_To-do item_
When you restate the data, keep every word as it is and drop the images.

_Records for processing_

------------------------------------------------------------

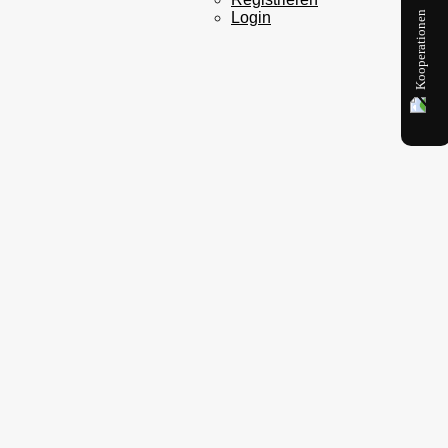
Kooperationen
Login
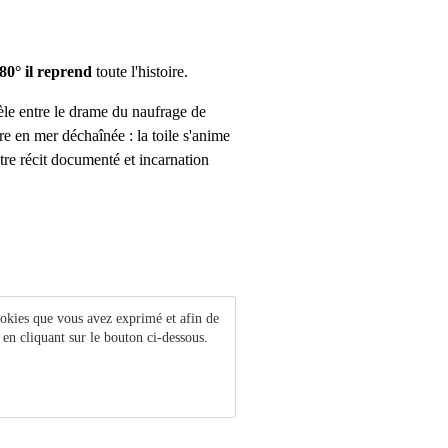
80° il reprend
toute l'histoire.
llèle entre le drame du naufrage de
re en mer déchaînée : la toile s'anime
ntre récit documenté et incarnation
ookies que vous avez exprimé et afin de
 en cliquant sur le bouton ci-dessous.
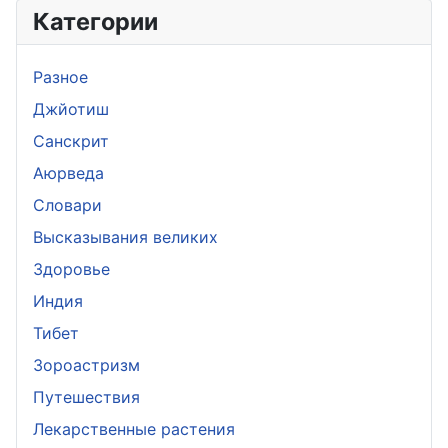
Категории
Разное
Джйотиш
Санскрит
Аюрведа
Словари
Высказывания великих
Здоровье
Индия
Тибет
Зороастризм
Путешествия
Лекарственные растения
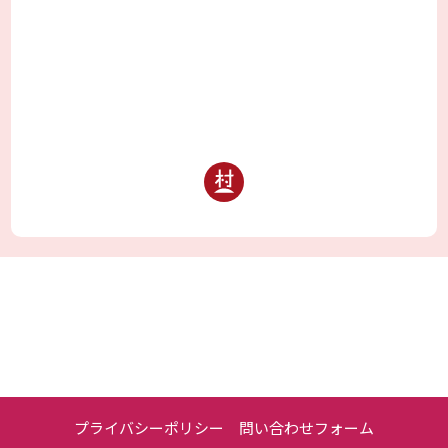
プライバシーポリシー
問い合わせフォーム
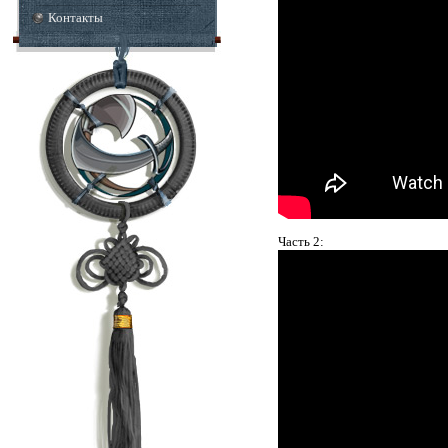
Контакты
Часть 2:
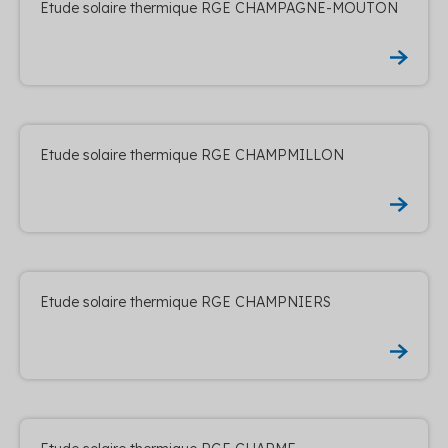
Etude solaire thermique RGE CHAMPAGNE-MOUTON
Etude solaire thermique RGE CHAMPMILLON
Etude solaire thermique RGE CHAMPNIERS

------------------------------------------------------------

_Response box_
Kooperationen
Login
80° il reprend
toute l'histoire.
llèle entre le drame du naufrage de
re en mer déchaînée : la toile s'anime
ntre récit documenté et incarnation
ookies que vous avez exprimé et afin de
 en cliquant sur le bouton ci-dessous.
Категории
Разное
Джйотиш
Санскрит
Аюрведа
Словари
Высказывания великих
Здоровье
Индия
Тибет
Зороастризм
Путешествия
Лекарственные растения
プライバシーポリシー
問い合わせフォーム
Контакты
Часть 2:
Etude solaire thermique RGE CHAMPAGNE-MOUTON
Etude solaire thermique RGE CHAMPMILLON
Etude solaire thermique RGE CHAMPNIERS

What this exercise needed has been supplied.